During the initial infection, the patient had been treated with chloroquine as a blood schizonticide and primaquine as a radical cure for the resolution of hypnozoites in the liver, in Chabahar, 1-year prior to the occurrence of the relapse. Primaquine, 8-aminoquinoline,, has remained the only drug to resolve the latent phase of P. vivax in the liver (2, 9, 12). Primaquine can lead to deadly hemolysis in patients with glucose 6 phosphate dehydrogenase (G6PD) deficiency (2). According to World Health Organisation (WHO) protocols for preventing severe hemolysis, in countries with high rate of G6PD deficiency individuals, primaquine is administrated at 45 mg per week for 8 weeks instead of the usual regimen of 14 days afterwards by the Iranian Ministry of Health and Medical Education (13). It seems that the surveillance of this regimen encountered some difficulties due to the longitude of the regimen duration, and the patients may not carefully obey the primaquine doses in the 8-week regimen, specifically when they feel better and their clinical manifestations disappear. There are some reports of P. vivax relapses in the world with using an inadequate dosage of primaquine (7, 9). It has been noted that there are geographical variations in the emergence and periodicity of P. vivax relapses from 3 weeks to 3 years following the initial infection (2, 14). Despite tropical strains of P. vivax that are described with short latency, the strains in temperate and subtropical areas have a tendency to illustrate a long latency (2, 7).

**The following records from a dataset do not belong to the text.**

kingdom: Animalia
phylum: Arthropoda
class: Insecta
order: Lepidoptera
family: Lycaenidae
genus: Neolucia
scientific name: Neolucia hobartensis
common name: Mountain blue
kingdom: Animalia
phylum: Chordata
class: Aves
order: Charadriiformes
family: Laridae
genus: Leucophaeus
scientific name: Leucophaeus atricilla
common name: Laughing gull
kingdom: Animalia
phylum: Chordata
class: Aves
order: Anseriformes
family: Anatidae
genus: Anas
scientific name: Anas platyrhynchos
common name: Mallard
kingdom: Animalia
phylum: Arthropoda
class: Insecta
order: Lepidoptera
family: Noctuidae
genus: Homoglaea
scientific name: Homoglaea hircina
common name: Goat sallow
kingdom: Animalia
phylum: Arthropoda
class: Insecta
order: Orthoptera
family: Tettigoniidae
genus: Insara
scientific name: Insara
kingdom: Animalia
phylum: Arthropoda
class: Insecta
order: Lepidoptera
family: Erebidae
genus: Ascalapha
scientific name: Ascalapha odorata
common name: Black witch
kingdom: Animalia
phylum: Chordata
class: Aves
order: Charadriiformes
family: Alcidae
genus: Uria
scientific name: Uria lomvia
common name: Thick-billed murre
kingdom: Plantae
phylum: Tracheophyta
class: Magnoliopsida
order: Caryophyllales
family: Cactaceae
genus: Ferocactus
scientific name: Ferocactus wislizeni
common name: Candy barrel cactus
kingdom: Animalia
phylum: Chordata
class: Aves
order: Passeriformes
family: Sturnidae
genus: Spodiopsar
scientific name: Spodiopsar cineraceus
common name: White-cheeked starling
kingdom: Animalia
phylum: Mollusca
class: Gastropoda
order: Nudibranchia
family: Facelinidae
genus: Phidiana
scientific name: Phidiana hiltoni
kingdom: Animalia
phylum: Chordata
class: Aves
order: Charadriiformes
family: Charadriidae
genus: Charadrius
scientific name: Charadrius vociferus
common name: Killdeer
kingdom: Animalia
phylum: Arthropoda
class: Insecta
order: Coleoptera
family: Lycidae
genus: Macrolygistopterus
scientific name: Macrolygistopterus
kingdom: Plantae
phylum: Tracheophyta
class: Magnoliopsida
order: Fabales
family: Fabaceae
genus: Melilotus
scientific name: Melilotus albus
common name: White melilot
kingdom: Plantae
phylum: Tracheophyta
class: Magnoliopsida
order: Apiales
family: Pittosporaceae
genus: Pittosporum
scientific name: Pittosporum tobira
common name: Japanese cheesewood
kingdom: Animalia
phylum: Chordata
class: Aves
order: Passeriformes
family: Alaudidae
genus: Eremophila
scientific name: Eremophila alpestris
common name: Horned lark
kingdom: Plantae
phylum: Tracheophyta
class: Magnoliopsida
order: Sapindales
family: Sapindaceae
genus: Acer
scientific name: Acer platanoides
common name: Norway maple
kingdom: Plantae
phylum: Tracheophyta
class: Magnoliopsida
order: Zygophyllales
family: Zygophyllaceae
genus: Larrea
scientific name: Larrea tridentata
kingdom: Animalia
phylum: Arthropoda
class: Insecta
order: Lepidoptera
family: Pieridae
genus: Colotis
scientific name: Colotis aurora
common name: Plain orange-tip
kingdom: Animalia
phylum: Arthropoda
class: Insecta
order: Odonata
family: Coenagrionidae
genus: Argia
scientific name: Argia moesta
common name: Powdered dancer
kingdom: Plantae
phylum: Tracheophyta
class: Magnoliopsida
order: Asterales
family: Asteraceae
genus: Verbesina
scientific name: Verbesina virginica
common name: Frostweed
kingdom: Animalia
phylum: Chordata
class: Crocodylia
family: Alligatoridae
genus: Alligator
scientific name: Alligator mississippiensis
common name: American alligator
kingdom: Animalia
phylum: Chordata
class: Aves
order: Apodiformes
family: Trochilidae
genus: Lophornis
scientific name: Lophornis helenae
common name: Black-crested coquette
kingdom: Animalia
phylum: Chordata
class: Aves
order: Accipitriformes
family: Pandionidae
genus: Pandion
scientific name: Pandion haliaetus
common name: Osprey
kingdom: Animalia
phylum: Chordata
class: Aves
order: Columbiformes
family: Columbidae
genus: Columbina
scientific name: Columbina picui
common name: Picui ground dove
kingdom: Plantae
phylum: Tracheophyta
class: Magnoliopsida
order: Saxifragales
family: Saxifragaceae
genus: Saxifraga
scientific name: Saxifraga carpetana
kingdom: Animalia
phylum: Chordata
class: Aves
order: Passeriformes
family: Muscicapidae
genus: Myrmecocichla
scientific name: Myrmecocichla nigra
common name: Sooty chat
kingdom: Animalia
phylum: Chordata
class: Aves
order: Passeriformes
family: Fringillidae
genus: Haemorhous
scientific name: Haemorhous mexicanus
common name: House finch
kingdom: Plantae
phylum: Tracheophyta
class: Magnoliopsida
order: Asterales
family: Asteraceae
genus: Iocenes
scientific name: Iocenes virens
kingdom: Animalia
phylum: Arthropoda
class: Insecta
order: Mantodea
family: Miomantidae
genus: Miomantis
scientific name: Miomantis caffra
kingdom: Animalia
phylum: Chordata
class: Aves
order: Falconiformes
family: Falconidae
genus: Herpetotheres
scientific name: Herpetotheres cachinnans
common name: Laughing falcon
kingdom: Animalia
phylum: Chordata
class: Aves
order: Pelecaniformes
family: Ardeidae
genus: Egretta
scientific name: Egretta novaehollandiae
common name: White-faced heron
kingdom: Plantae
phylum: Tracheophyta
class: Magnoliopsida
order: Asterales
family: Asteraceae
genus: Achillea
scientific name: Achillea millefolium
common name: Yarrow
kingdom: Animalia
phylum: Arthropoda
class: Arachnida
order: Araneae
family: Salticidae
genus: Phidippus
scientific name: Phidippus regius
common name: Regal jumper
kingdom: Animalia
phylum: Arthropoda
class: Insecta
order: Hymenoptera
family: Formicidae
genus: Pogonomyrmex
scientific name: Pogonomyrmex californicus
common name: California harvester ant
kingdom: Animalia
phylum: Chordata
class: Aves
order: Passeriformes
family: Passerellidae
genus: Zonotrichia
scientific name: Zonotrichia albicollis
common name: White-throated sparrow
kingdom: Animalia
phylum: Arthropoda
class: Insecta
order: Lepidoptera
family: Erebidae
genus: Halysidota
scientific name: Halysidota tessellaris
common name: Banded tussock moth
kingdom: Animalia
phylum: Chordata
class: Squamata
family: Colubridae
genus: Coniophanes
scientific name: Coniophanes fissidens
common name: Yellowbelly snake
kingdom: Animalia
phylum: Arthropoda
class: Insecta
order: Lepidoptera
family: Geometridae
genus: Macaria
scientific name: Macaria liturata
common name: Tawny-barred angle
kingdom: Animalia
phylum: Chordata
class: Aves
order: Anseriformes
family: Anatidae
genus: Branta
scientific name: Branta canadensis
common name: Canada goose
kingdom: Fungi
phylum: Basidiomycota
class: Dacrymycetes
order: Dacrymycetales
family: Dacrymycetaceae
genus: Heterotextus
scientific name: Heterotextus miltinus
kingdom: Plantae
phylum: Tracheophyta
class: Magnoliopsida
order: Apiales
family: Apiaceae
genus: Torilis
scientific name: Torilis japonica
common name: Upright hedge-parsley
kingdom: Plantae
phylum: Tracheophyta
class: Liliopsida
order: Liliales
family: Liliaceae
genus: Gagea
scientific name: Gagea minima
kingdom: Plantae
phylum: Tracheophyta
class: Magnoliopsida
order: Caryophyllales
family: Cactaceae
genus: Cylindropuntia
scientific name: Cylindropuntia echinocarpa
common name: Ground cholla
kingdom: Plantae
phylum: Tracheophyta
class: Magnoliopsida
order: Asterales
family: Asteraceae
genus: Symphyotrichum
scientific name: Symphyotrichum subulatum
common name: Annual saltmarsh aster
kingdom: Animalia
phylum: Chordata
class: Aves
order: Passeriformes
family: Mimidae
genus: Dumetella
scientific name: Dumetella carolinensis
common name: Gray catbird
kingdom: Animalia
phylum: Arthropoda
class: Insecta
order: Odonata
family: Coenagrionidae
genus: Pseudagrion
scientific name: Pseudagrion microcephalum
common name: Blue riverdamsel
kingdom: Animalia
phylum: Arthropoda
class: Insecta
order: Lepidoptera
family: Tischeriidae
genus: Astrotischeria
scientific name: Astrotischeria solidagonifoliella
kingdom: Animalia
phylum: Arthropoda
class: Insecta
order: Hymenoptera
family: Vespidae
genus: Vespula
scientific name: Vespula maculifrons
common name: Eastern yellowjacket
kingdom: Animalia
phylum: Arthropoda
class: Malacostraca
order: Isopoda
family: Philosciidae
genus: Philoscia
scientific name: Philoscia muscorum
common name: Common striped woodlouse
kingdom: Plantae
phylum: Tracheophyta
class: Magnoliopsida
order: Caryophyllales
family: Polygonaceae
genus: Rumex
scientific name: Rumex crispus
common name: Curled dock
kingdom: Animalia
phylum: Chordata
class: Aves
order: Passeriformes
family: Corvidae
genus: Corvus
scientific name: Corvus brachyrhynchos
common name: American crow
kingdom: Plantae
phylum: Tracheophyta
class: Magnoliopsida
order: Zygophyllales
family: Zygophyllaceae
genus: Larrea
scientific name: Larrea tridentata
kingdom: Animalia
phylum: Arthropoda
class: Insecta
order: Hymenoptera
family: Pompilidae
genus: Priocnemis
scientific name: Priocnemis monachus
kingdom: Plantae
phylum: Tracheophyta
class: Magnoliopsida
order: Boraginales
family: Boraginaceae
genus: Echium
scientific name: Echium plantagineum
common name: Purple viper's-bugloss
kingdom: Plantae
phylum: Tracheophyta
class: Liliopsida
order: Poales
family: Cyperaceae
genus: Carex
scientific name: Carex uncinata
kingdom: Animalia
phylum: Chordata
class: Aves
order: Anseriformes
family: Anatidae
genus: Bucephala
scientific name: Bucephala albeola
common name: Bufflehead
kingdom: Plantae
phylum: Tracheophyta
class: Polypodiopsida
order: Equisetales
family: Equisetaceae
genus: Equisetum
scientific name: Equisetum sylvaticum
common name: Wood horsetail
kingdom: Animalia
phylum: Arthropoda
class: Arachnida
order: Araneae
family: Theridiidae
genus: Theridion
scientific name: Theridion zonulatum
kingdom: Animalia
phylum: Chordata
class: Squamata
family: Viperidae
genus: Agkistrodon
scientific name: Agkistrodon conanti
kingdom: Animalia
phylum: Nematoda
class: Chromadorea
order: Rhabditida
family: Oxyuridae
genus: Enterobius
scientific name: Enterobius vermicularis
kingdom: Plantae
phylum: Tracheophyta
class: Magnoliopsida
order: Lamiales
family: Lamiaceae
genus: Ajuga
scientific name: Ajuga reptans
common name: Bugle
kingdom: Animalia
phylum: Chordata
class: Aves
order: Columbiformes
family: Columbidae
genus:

In this patient, the relapse of P. vivax occurred after about 12 months following the primary malaria infection. Sistan and Baluchistan has a temperate to subtropical climate. In addition, it seems that the relapse happened after a longer time in comparison with the tropical strains, such as Chession. The tendency of P. vivax to persistently form liver stage malaria parasites causes more difficulties in the control and elimination of vivax malaria than Plasmodium falciparum in endemic areas including southeast of Iran.

3.1. Conclusions

The report underlines that relapses should be considered in febrile individuals returning from malaria endemic areas of the country to malaria free areas, as well as, highlights the occurrence of relapse in the patient with history using primaquine for a radical cure of liver hypnozoites. Therefore, more surveillance and monitoring should be applied for correct consuming primaquine. Finally, the emergence of P. vivax relapses in the endemic region of Iran could hinder the elimination malaria program.